Segment Open

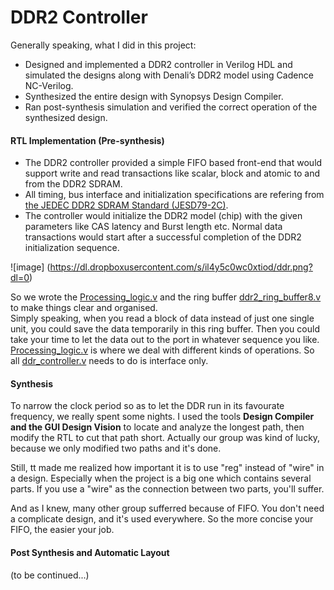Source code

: # DDR2 Controller
Generally speaking, what I did in this project:
- Designed and implemented a DDR2 controller in Verilog HDL and simulated the designs along with Denali’s DDR2 model using Cadence NC-Verilog. 
- Synthesized the entire design with Synopsys Design Compiler. 
- Ran post-synthesis simulation and verified the correct operation of the synthesized design.

#### RTL Implementation (Pre-synthesis)
- The DDR2 controller provided a simple FIFO based front-end that would support write and read transactions like scalar, block and atomic to and from the DDR2 SDRAM.
- All timing, bus interface and initialization specifications are refering from [the JEDEC DDR2 SDRAM Standard (JESD79-2C)]().
- The controller would initialize the DDR2 model (chip) with the given parameters like CAS latency and Burst length etc. Normal data transactions would start after a successful completion of the DDR2 initialization sequence.

![image] (https://dl.dropboxusercontent.com/s/il4y5c0wc0xtiod/ddr.png?dl=0) <br />


So we wrote the [Processing_logic.v]() and the ring buffer [ddr2_ring_buffer8.v]() to make things clear and organised.<br />
Simply speaking, when you read a block of data instead of just one single unit, you could save the data temporarily in this ring buffer. Then you could take your time to let the data out to the port in whatever sequence you like. [Processing_logic.v]() is where we deal with different kinds of operations. So all [ddr_controller.v]() needs to do is interface only.

#### Synthesis
To narrow the clock period so as to let the DDR run in its favourate frequency, we really spent some nights. 
I used the tools <b>Design Compiler and the GUI Design Vision</b> to locate and analyze the longest path, then modify the RTL to cut that path short. Actually our group was kind of lucky, because we only modified two paths and it's done.  <br />

Still, tt made me realized how important it is to use "reg" instead of "wire" in a design. Especially when the project is a big one which contains several parts. If you use a "wire" as the connection between two parts, you'll suffer.

And as I knew, many other group sufferred because of FIFO. You don't need a complicate design, and it's used everywhere. So the more concise your FIFO, the easier your job.

#### Post Synthesis and Automatic Layout

(to be continued...)
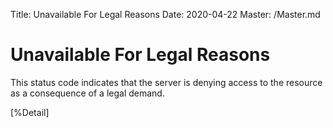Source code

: Title: Unavailable For Legal Reasons
Date: 2020-04-22
Master: /Master.md

Unavailable For Legal Reasons
================================

This status code indicates that the server is denying access to the
resource as a consequence of a legal demand.

[%Detail]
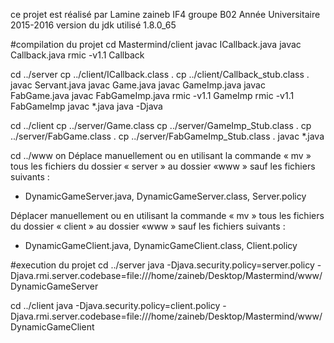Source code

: ce projet est réalisé par Lamine zaineb
IF4 groupe B02
Année Universitaire 2015-2016
version du jdk utilisé 1.8.0_65


#compilation du projet
cd Mastermind/client
javac ICallback.java
javac Callback.java
rmic -v1.1 Callback

cd ../server
cp ../client/ICallback.class .
cp ../client/Callback_stub.class .
javac Servant.java
javac Game.java
javac GameImp.java
javac FabGame.java
javac FabGameImp.java
rmic -v1.1 GameImp
rmic -v1.1 FabGameImp
javac *.java
java -Djava

cd ../client
cp ../server/Game.class
cp ../server/GameImp_Stub.class .
cp ../server/FabGame.class .
cp ../server/FabGameImp_Stub.class .
javac *.java


cd ../www
on Déplace manuellement ou en utilisant la commande « mv » tous les fichiers du
dossier « server » au dossier «www » sauf les fichiers suivants :
- DynamicGameServer.java, DynamicGameServer.class, Server.policy

Déplacer manuellement ou en utilisant la commande « mv » tous les fichiers du
dossier « client » au dossier «www » sauf les fichiers suivants :
- DynamicGameClient.java, DynamicGameClient.class, Client.policy

#execution du projet
cd ../server
java -Djava.security.policy=server.policy -Djava.rmi.server.codebase=file:///home/zaineb/Desktop/Mastermind/www/ DynamicGameServer

cd ../client
java -Djava.security.policy=client.policy -Djava.rmi.server.codebase=file:///home/zaineb/Desktop/Mastermind/www/ DynamicGameClient

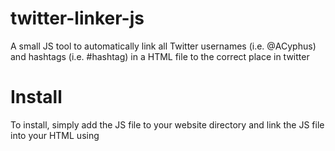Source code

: twitter-linker-js
=================

A small JS tool to automatically link all Twitter usernames (i.e. @ACyphus) and hashtags (i.e. #hashtag) in a HTML file to the correct place in twitter

# Install
To install, simply add the JS file to your website directory and link the JS file into your HTML using <script> tags.

# To Call
Simply call the script on body load i.e. <body onload="updatetags()">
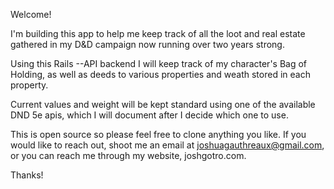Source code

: Welcome!

I'm building this app to help me keep track of all the loot and real estate gathered in my D&D campaign now running over two years strong. 

Using this Rails --API backend  I will keep track of my character's Bag of Holding, as well as deeds to various properties and weath stored in each property. 

Current values and weight will be kept standard using one of the available DND 5e apis, which I will document after I decide which one to use. 

This is open source so please feel free to clone anything you like. If you would like to reach out, shoot me an email at joshuagauthreaux@gmail.com, or you can reach me through my website, joshgotro.com. 

Thanks!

Segment Closed

Turn the lines of all the records above into a single numbered list. Leave out the blank lines and the pictures.

Reply:
1. Source code
2. : # DDR2 Controller
3. Generally speaking, what I did in this project:
4. - Designed and implemented a DDR2 controller in Verilog HDL and simulated the designs along with Denali’s DDR2 model using Cadence NC-Verilog. 
5. - Synthesized the entire design with Synopsys Design Compiler. 
6. - Ran post-synthesis simulation and verified the correct operation of the synthesized design.
7. #### RTL Implementation (Pre-synthesis)
8. - The DDR2 controller provided a simple FIFO based front-end that would support write and read transactions like scalar, block and atomic to and from the DDR2 SDRAM.
9. - All timing, bus interface and initialization specifications are refering from [the JEDEC DDR2 SDRAM Standard (JESD79-2C)]().
10. - The controller would initialize the DDR2 model (chip) with the given parameters like CAS latency and Burst length etc. Normal data transactions would start after a successful completion of the DDR2 initialization sequence.
11. ![image] (https://dl.dropboxusercontent.com/s/il4y5c0wc0xtiod/ddr.png?dl=0) <br />
12. So we wrote the [Processing_logic.v]() and the ring buffer [ddr2_ring_buffer8.v]() to make things clear and organised.<br />
13. Simply speaking, when you read a block of data instead of just one single unit, you could save the data temporarily in this ring buffer. Then you could take your time to let the data out to the port in whatever sequence you like. [Processing_logic.v]() is where we deal with different kinds of operations. So all [ddr_controller.v]() needs to do is interface only.
14. #### Synthesis
15. To narrow the clock period so as to let the DDR run in its favourate frequency, we really spent some nights. 
16. I used the tools <b>Design Compiler and the GUI Design Vision</b> to locate and analyze the longest path, then modify the RTL to cut that path short. Actually our group was kind of lucky, because we only modified two paths and it's done.  <br />
17. Still, tt made me realized how important it is to use "reg" instead of "wire" in a design. Especially when the project is a big one which contains several parts. If you use a "wire" as the connection between two parts, you'll suffer.
18. And as I knew, many other group sufferred because of FIFO. You don't need a complicate design, and it's used everywhere. So the more concise your FIFO, the easier your job.
19. #### Post Synthesis and Automatic Layout
20. (to be continued...)
21. Source code
22. : Title: Unavailable For Legal Reasons
23. Date: 2020-04-22
24. Master: /Master.md
25. Unavailable For Legal Reasons
26. ================================
27. This status code indicates that the server is denying access to the
28. resource as a consequence of a legal demand.
29. [%Detail]
30. Source code
31. : ce projet est réalisé par Lamine zaineb
32. IF4 groupe B02
33. Année Universitaire 2015-2016
34. version du jdk utilisé 1.8.0_65
35. #compilation du projet
36. cd Mastermind/client
37. javac ICallback.java
38. javac Callback.java
39. rmic -v1.1 Callback
40. cd ../server
41. cp ../client/ICallback.class .
42. cp ../client/Callback_stub.class .
43. javac Servant.java
44. javac Game.java
45. javac GameImp.java
46. javac FabGame.java
47. javac FabGameImp.java
48. rmic -v1.1 GameImp
49. rmic -v1.1 FabGameImp
50. javac *.java
51. java -Djava
52. cd ../client
53. cp ../server/Game.class
54. cp ../server/GameImp_Stub.class .
55. cp ../server/FabGame.class .
56. cp ../server/FabGameImp_Stub.class .
57. javac *.java
58. cd ../www
59. on Déplace manuellement ou en utilisant la commande « mv » tous les fichiers du
60. dossier « server » au dossier «www » sauf les fichiers suivants :
61. - DynamicGameServer.java, DynamicGameServer.class, Server.policy
62. Déplacer manuellement ou en utilisant la commande « mv » tous les fichiers du
63. dossier « client » au dossier «www » sauf les fichiers suivants :
64. - DynamicGameClient.java, DynamicGameClient.class, Client.policy
65. #execution du projet
66. cd ../server
67. java -Djava.security.policy=server.policy -Djava.rmi.server.codebase=file:///home/zaineb/Desktop/Mastermind/www/ DynamicGameServer
68. cd ../client
69. java -Djava.security.policy=client.policy -Djava.rmi.server.codebase=file:///home/zaineb/Desktop/Mastermind/www/ DynamicGameClient
70. Source code
71. : twitter-linker-js
72. =================
73. A small JS tool to automatically link all Twitter usernames (i.e. @ACyphus) and hashtags (i.e. #hashtag) in a HTML file to the correct place in twitter
74. # Install
75. To install, simply add the JS file to your website directory and link the JS file into your HTML using <script> tags.
76. # To Call
77. Simply call the script on body load i.e. <body onload="updatetags()">
78. Source code
79. : Welcome!
80. I'm building this app to help me keep track of all the loot and real estate gathered in my D&D campaign now running over two years strong. 
81. Using this Rails --API backend  I will keep track of my character's Bag of Holding, as well as deeds to various properties and weath stored in each property. 
82. Current values and weight will be kept standard using one of the available DND 5e apis, which I will document after I decide which one to use. 
83. This is open source so please feel free to clone anything you like. If you would like to reach out, shoot me an email at joshuagauthreaux@gmail.com, or you can reach me through my website, joshgotro.com. 
84. Thanks!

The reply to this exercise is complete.